THE PROBLEM ->
Whatever appears in the records, retype it exactly, except for the pictures.

── RAW DATA

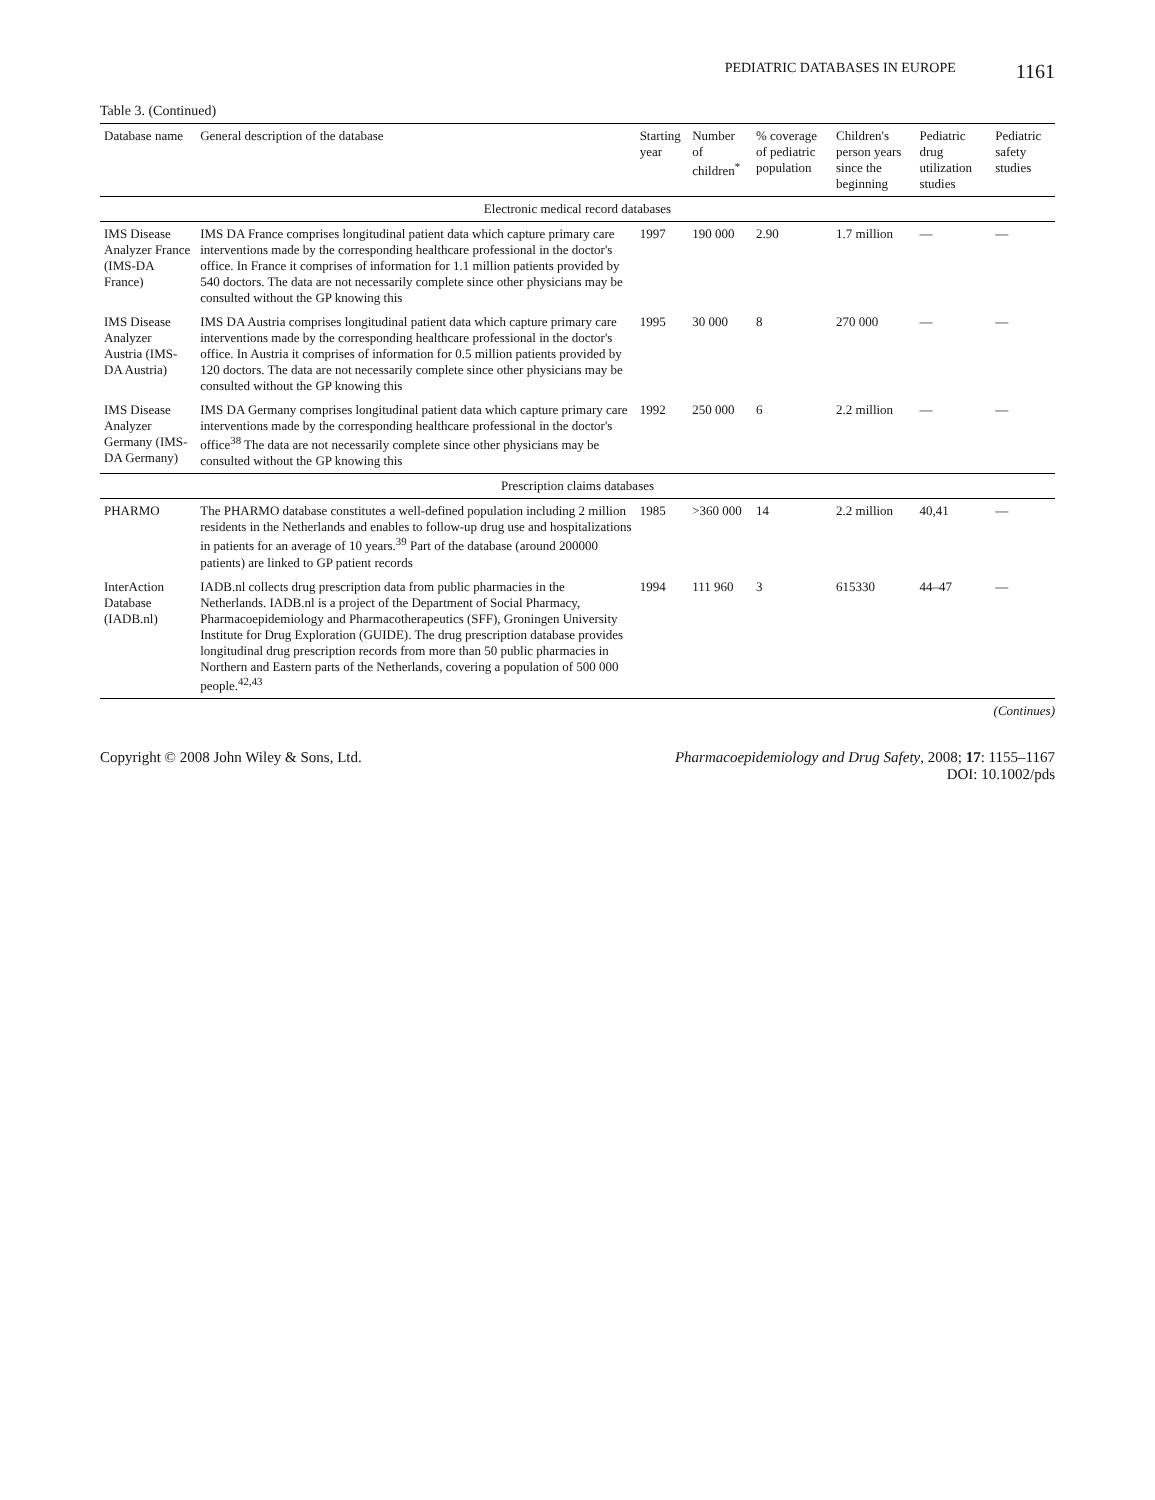PEDIATRIC DATABASES IN EUROPE 1161
Table 3. (Continued)
| Database name | General description of the database | Starting year | Number of children<sup>*</sup> | % coverage of pediatric population | Children's person years since the beginning | Pediatric drug utilization studies | Pediatric safety studies |
| --- | --- | --- | --- | --- | --- | --- | --- |
| Electronic medical record databases | | | | | | | |
| IMS Disease Analyzer France (IMS-DA France) | IMS DA France comprises longitudinal patient data which capture primary care interventions made by the corresponding healthcare professional in the doctor's office. In France it comprises of information for 1.1 million patients provided by 540 doctors. The data are not necessarily complete since other physicians may be consulted without the GP knowing this | 1997 | 190 000 | 2.90 | 1.7 million | — | — |
| IMS Disease Analyzer Austria (IMS-DA Austria) | IMS DA Austria comprises longitudinal patient data which capture primary care interventions made by the corresponding healthcare professional in the doctor's office. In Austria it comprises of information for 0.5 million patients provided by 120 doctors. The data are not necessarily complete since other physicians may be consulted without the GP knowing this | 1995 | 30 000 | 8 | 270 000 | — | — |
| IMS Disease Analyzer Germany (IMS-DA Germany) | IMS DA Germany comprises longitudinal patient data which capture primary care interventions made by the corresponding healthcare professional in the doctor's office<sup>38</sup> The data are not necessarily complete since other physicians may be consulted without the GP knowing this | 1992 | 250 000 | 6 | 2.2 million | — | — |
| Prescription claims databases | | | | | | | |
| PHARMO | The PHARMO database constitutes a well-defined population including 2 million residents in the Netherlands and enables to follow-up drug use and hospitalizations in patients for an average of 10 years.<sup>39</sup> Part of the database (around 200000 patients) are linked to GP patient records | 1985 | >360 000 | 14 | 2.2 million | 40,41 | — |
| InterAction Database (IADB.nl) | IADB.nl collects drug prescription data from public pharmacies in the Netherlands. IADB.nl is a project of the Department of Social Pharmacy, Pharmacoepidemiology and Pharmacotherapeutics (SFF), Groningen University Institute for Drug Exploration (GUIDE). The drug prescription database provides longitudinal drug prescription records from more than 50 public pharmacies in Northern and Eastern parts of the Netherlands, covering a population of 500 000 people.<sup>42,43</sup> | 1994 | 111 960 | 3 | 615330 | 44–47 | — |
(Continues)
Copyright © 2008 John Wiley & Sons, Ltd. Pharmacoepidemiology and Drug Safety, 2008; 17: 1155–1167
DOI: 10.1002/pds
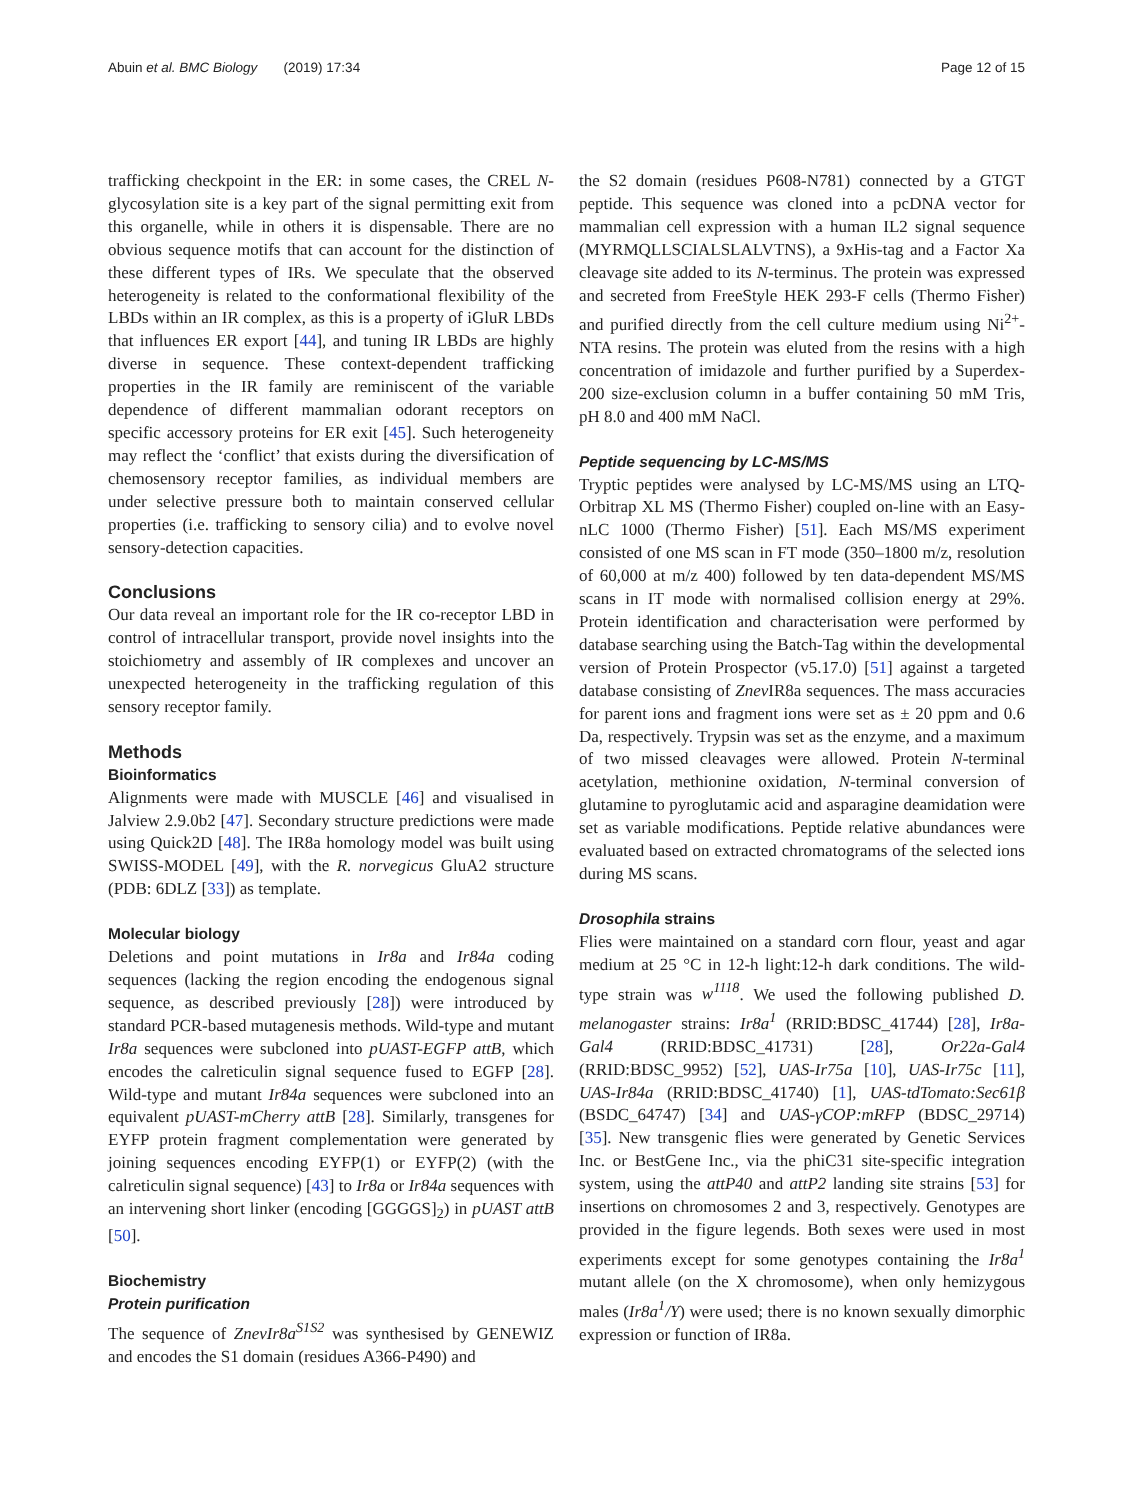Abuin et al. BMC Biology (2019) 17:34 Page 12 of 15
trafficking checkpoint in the ER: in some cases, the CREL N-glycosylation site is a key part of the signal permitting exit from this organelle, while in others it is dispensable. There are no obvious sequence motifs that can account for the distinction of these different types of IRs. We speculate that the observed heterogeneity is related to the conformational flexibility of the LBDs within an IR complex, as this is a property of iGluR LBDs that influences ER export [44], and tuning IR LBDs are highly diverse in sequence. These context-dependent trafficking properties in the IR family are reminiscent of the variable dependence of different mammalian odorant receptors on specific accessory proteins for ER exit [45]. Such heterogeneity may reflect the ‘conflict’ that exists during the diversification of chemosensory receptor families, as individual members are under selective pressure both to maintain conserved cellular properties (i.e. trafficking to sensory cilia) and to evolve novel sensory-detection capacities.
Conclusions
Our data reveal an important role for the IR co-receptor LBD in control of intracellular transport, provide novel insights into the stoichiometry and assembly of IR complexes and uncover an unexpected heterogeneity in the trafficking regulation of this sensory receptor family.
Methods
Bioinformatics
Alignments were made with MUSCLE [46] and visualised in Jalview 2.9.0b2 [47]. Secondary structure predictions were made using Quick2D [48]. The IR8a homology model was built using SWISS-MODEL [49], with the R. norvegicus GluA2 structure (PDB: 6DLZ [33]) as template.
Molecular biology
Deletions and point mutations in Ir8a and Ir84a coding sequences (lacking the region encoding the endogenous signal sequence, as described previously [28]) were introduced by standard PCR-based mutagenesis methods. Wild-type and mutant Ir8a sequences were subcloned into pUAST-EGFP attB, which encodes the calreticulin signal sequence fused to EGFP [28]. Wild-type and mutant Ir84a sequences were subcloned into an equivalent pUAST-mCherry attB [28]. Similarly, transgenes for EYFP protein fragment complementation were generated by joining sequences encoding EYFP(1) or EYFP(2) (with the calreticulin signal sequence) [43] to Ir8a or Ir84a sequences with an intervening short linker (encoding [GGGGS]<sub>2</sub>) in pUAST attB [50].
Biochemistry
Protein purification
The sequence of ZnevIr8a<sup>S1S2</sup> was synthesised by GENEWIZ and encodes the S1 domain (residues A366-P490) and
the S2 domain (residues P608-N781) connected by a GTGT peptide. This sequence was cloned into a pcDNA vector for mammalian cell expression with a human IL2 signal sequence (MYRMQLLSCIALSLALVTNS), a 9xHis-tag and a Factor Xa cleavage site added to its N-terminus. The protein was expressed and secreted from FreeStyle HEK 293-F cells (Thermo Fisher) and purified directly from the cell culture medium using Ni<sup>2+</sup>-NTA resins. The protein was eluted from the resins with a high concentration of imidazole and further purified by a Superdex-200 size-exclusion column in a buffer containing 50 mM Tris, pH 8.0 and 400 mM NaCl.
Peptide sequencing by LC-MS/MS
Tryptic peptides were analysed by LC-MS/MS using an LTQ-Orbitrap XL MS (Thermo Fisher) coupled on-line with an Easy-nLC 1000 (Thermo Fisher) [51]. Each MS/MS experiment consisted of one MS scan in FT mode (350–1800 m/z, resolution of 60,000 at m/z 400) followed by ten data-dependent MS/MS scans in IT mode with normalised collision energy at 29%. Protein identification and characterisation were performed by database searching using the Batch-Tag within the developmental version of Protein Prospector (v5.17.0) [51] against a targeted database consisting of Znev IR8a sequences. The mass accuracies for parent ions and fragment ions were set as ± 20 ppm and 0.6 Da, respectively. Trypsin was set as the enzyme, and a maximum of two missed cleavages were allowed. Protein N-terminal acetylation, methionine oxidation, N-terminal conversion of glutamine to pyroglutamic acid and asparagine deamidation were set as variable modifications. Peptide relative abundances were evaluated based on extracted chromatograms of the selected ions during MS scans.
Drosophila strains
Flies were maintained on a standard corn flour, yeast and agar medium at 25 °C in 12-h light:12-h dark conditions. The wild-type strain was w<sup>1118</sup>. We used the following published D. melanogaster strains: Ir8a<sup>1</sup> (RRID:BDSC_41744) [28], Ir8a-Gal4 (RRID:BDSC_41731) [28], Or22a-Gal4 (RRID:BDSC_9952) [52], UAS-Ir75a [10], UAS-Ir75c [11], UAS-Ir84a (RRID:BDSC_41740) [1], UAS-tdTomato:Sec61β (BSDC_64747) [34] and UAS-γCOP:mRFP (BDSC_29714) [35]. New transgenic flies were generated by Genetic Services Inc. or BestGene Inc., via the phiC31 site-specific integration system, using the attP40 and attP2 landing site strains [53] for insertions on chromosomes 2 and 3, respectively. Genotypes are provided in the figure legends. Both sexes were used in most experiments except for some genotypes containing the Ir8a<sup>1</sup> mutant allele (on the X chromosome), when only hemizygous males (Ir8a<sup>1</sup>/Y) were used; there is no known sexually dimorphic expression or function of IR8a.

────

YOUR RESPONSE ->
PEDIATRIC DATABASES IN EUROPE 1161
Table 3. (Continued)
| Database name | General description of the database | Starting year | Number of children<sup>*</sup> | % coverage of pediatric population | Children's person years since the beginning | Pediatric drug utilization studies | Pediatric safety studies |
| --- | --- | --- | --- | --- | --- | --- | --- |
| Electronic medical record databases | | | | | | | |
| IMS Disease Analyzer France (IMS-DA France) | IMS DA France comprises longitudinal patient data which capture primary care interventions made by the corresponding healthcare professional in the doctor's office. In France it comprises of information for 1.1 million patients provided by 540 doctors. The data are not necessarily complete since other physicians may be consulted without the GP knowing this | 1997 | 190 000 | 2.90 | 1.7 million | — | — |
| IMS Disease Analyzer Austria (IMS-DA Austria) | IMS DA Austria comprises longitudinal patient data which capture primary care interventions made by the corresponding healthcare professional in the doctor's office. In Austria it comprises of information for 0.5 million patients provided by 120 doctors. The data are not necessarily complete since other physicians may be consulted without the GP knowing this | 1995 | 30 000 | 8 | 270 000 | — | — |
| IMS Disease Analyzer Germany (IMS-DA Germany) | IMS DA Germany comprises longitudinal patient data which capture primary care interventions made by the corresponding healthcare professional in the doctor's office<sup>38</sup> The data are not necessarily complete since other physicians may be consulted without the GP knowing this | 1992 | 250 000 | 6 | 2.2 million | — | — |
| Prescription claims databases | | | | | | | |
| PHARMO | The PHARMO database constitutes a well-defined population including 2 million residents in the Netherlands and enables to follow-up drug use and hospitalizations in patients for an average of 10 years.<sup>39</sup> Part of the database (around 200000 patients) are linked to GP patient records | 1985 | >360 000 | 14 | 2.2 million | 40,41 | — |
| InterAction Database (IADB.nl) | IADB.nl collects drug prescription data from public pharmacies in the Netherlands. IADB.nl is a project of the Department of Social Pharmacy, Pharmacoepidemiology and Pharmacotherapeutics (SFF), Groningen University Institute for Drug Exploration (GUIDE). The drug prescription database provides longitudinal drug prescription records from more than 50 public pharmacies in Northern and Eastern parts of the Netherlands, covering a population of 500 000 people.<sup>42,43</sup> | 1994 | 111 960 | 3 | 615330 | 44–47 | — |
(Continues)
Copyright © 2008 John Wiley & Sons, Ltd. Pharmacoepidemiology and Drug Safety, 2008; 17: 1155–1167
DOI: 10.1002/pds
Abuin et al. BMC Biology (2019) 17:34 Page 12 of 15
trafficking checkpoint in the ER: in some cases, the CREL N-glycosylation site is a key part of the signal permitting exit from this organelle, while in others it is dispensable. There are no obvious sequence motifs that can account for the distinction of these different types of IRs. We speculate that the observed heterogeneity is related to the conformational flexibility of the LBDs within an IR complex, as this is a property of iGluR LBDs that influences ER export [44], and tuning IR LBDs are highly diverse in sequence. These context-dependent trafficking properties in the IR family are reminiscent of the variable dependence of different mammalian odorant receptors on specific accessory proteins for ER exit [45]. Such heterogeneity may reflect the ‘conflict’ that exists during the diversification of chemosensory receptor families, as individual members are under selective pressure both to maintain conserved cellular properties (i.e. trafficking to sensory cilia) and to evolve novel sensory-detection capacities.
Conclusions
Our data reveal an important role for the IR co-receptor LBD in control of intracellular transport, provide novel insights into the stoichiometry and assembly of IR complexes and uncover an unexpected heterogeneity in the trafficking regulation of this sensory receptor family.
Methods
Bioinformatics
Alignments were made with MUSCLE [46] and visualised in Jalview 2.9.0b2 [47]. Secondary structure predictions were made using Quick2D [48]. The IR8a homology model was built using SWISS-MODEL [49], with the R. norvegicus GluA2 structure (PDB: 6DLZ [33]) as template.
Molecular biology
Deletions and point mutations in Ir8a and Ir84a coding sequences (lacking the region encoding the endogenous signal sequence, as described previously [28]) were introduced by standard PCR-based mutagenesis methods. Wild-type and mutant Ir8a sequences were subcloned into pUAST-EGFP attB, which encodes the calreticulin signal sequence fused to EGFP [28]. Wild-type and mutant Ir84a sequences were subcloned into an equivalent pUAST-mCherry attB [28]. Similarly, transgenes for EYFP protein fragment complementation were generated by joining sequences encoding EYFP(1) or EYFP(2) (with the calreticulin signal sequence) [43] to Ir8a or Ir84a sequences with an intervening short linker (encoding [GGGGS]<sub>2</sub>) in pUAST attB [50].
Biochemistry
Protein purification
The sequence of ZnevIr8a<sup>S1S2</sup> was synthesised by GENEWIZ and encodes the S1 domain (residues A366-P490) and
the S2 domain (residues P608-N781) connected by a GTGT peptide. This sequence was cloned into a pcDNA vector for mammalian cell expression with a human IL2 signal sequence (MYRMQLLSCIALSLALVTNS), a 9xHis-tag and a Factor Xa cleavage site added to its N-terminus. The protein was expressed and secreted from FreeStyle HEK 293-F cells (Thermo Fisher) and purified directly from the cell culture medium using Ni<sup>2+</sup>-NTA resins. The protein was eluted from the resins with a high concentration of imidazole and further purified by a Superdex-200 size-exclusion column in a buffer containing 50 mM Tris, pH 8.0 and 400 mM NaCl.
Peptide sequencing by LC-MS/MS
Tryptic peptides were analysed by LC-MS/MS using an LTQ-Orbitrap XL MS (Thermo Fisher) coupled on-line with an Easy-nLC 1000 (Thermo Fisher) [51]. Each MS/MS experiment consisted of one MS scan in FT mode (350–1800 m/z, resolution of 60,000 at m/z 400) followed by ten data-dependent MS/MS scans in IT mode with normalised collision energy at 29%. Protein identification and characterisation were performed by database searching using the Batch-Tag within the developmental version of Protein Prospector (v5.17.0) [51] against a targeted database consisting of Znev IR8a sequences. The mass accuracies for parent ions and fragment ions were set as ± 20 ppm and 0.6 Da, respectively. Trypsin was set as the enzyme, and a maximum of two missed cleavages were allowed. Protein N-terminal acetylation, methionine oxidation, N-terminal conversion of glutamine to pyroglutamic acid and asparagine deamidation were set as variable modifications. Peptide relative abundances were evaluated based on extracted chromatograms of the selected ions during MS scans.
Drosophila strains
Flies were maintained on a standard corn flour, yeast and agar medium at 25 °C in 12-h light:12-h dark conditions. The wild-type strain was w<sup>1118</sup>. We used the following published D. melanogaster strains: Ir8a<sup>1</sup> (RRID:BDSC_41744) [28], Ir8a-Gal4 (RRID:BDSC_41731) [28], Or22a-Gal4 (RRID:BDSC_9952) [52], UAS-Ir75a [10], UAS-Ir75c [11], UAS-Ir84a (RRID:BDSC_41740) [1], UAS-tdTomato:Sec61β (BSDC_64747) [34] and UAS-γCOP:mRFP (BDSC_29714) [35]. New transgenic flies were generated by Genetic Services Inc. or BestGene Inc., via the phiC31 site-specific integration system, using the attP40 and attP2 landing site strains [53] for insertions on chromosomes 2 and 3, respectively. Genotypes are provided in the figure legends. Both sexes were used in most experiments except for some genotypes containing the Ir8a<sup>1</sup> mutant allele (on the X chromosome), when only hemizygous males (Ir8a<sup>1</sup>/Y) were used; there is no known sexually dimorphic expression or function of IR8a.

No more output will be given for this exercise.